Exercise goal:
Please return the lines of the data that contain "dragTo".

Provided data:
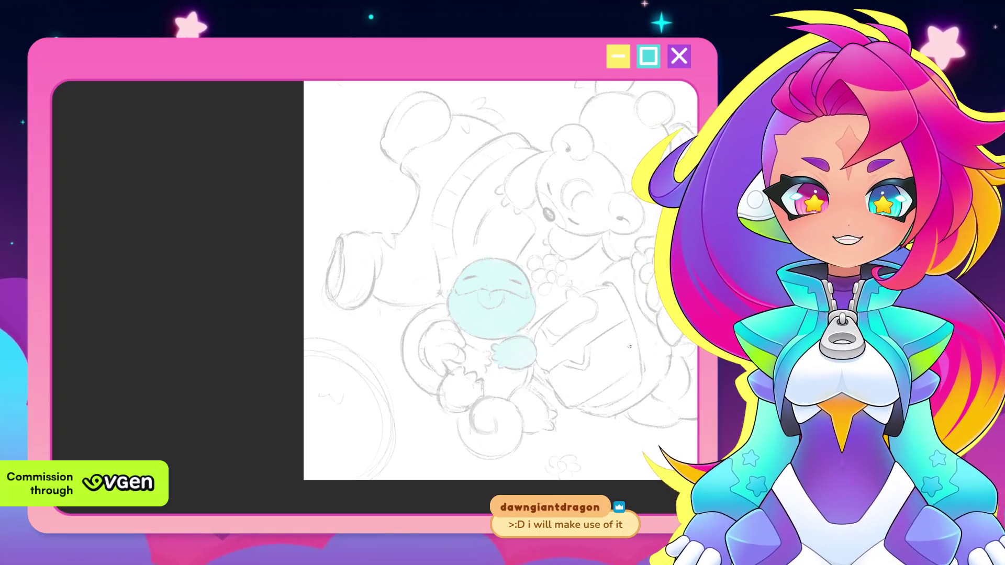
pyautogui.moveTo(621, 338)
pyautogui.mouseDown()
pyautogui.moveTo(619, 357)
pyautogui.moveTo(561, 346)
pyautogui.moveTo(586, 372)
pyautogui.mouseUp()
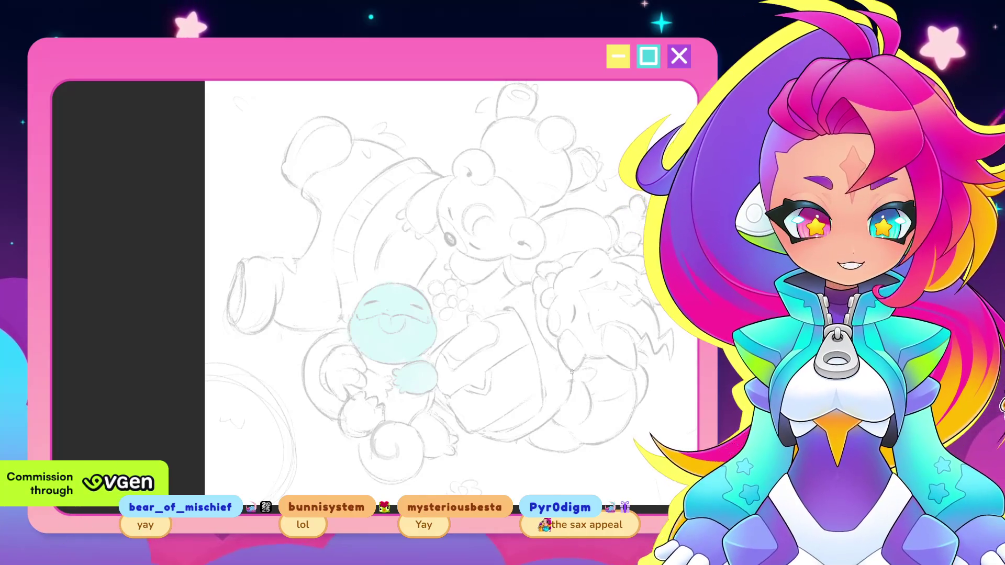
pyautogui.moveTo(572, 372); pyautogui.dragTo(565, 326)
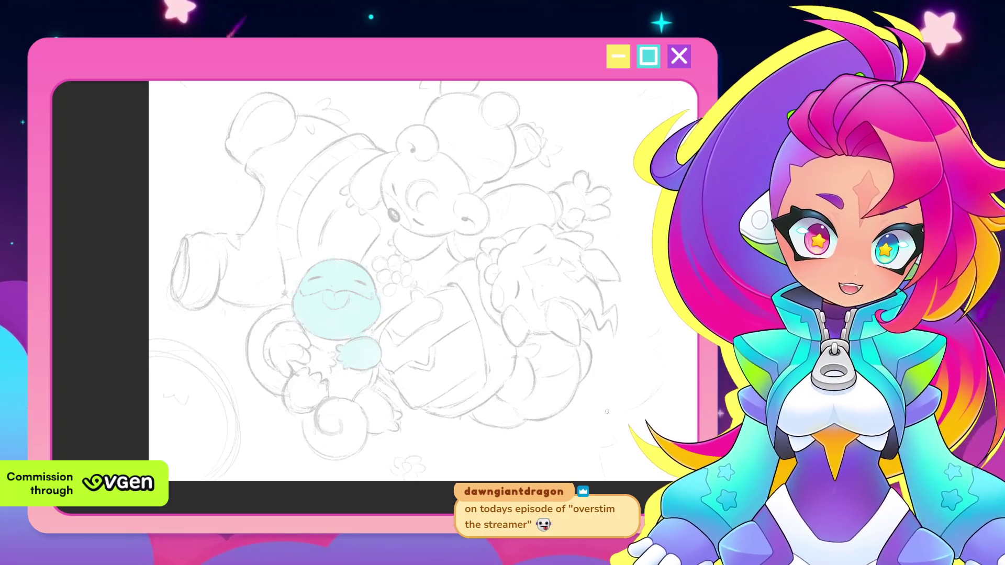
pyautogui.moveTo(565, 348); pyautogui.dragTo(572, 339)
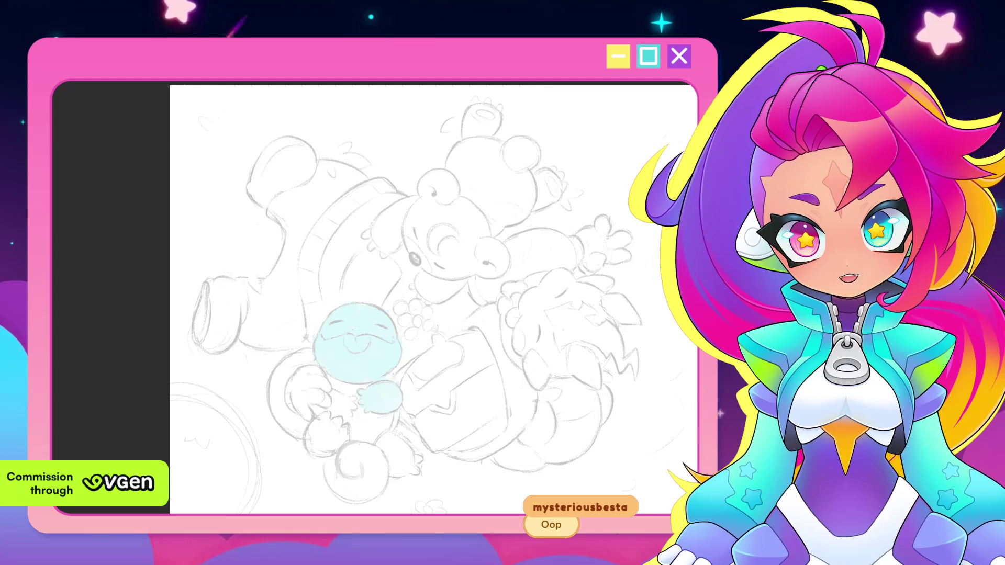
pyautogui.scroll(-2, 614, 365)
pyautogui.scroll(-1, 614, 365)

Answer to this problem:
pyautogui.moveTo(572, 372); pyautogui.dragTo(565, 326)
pyautogui.moveTo(565, 348); pyautogui.dragTo(572, 339)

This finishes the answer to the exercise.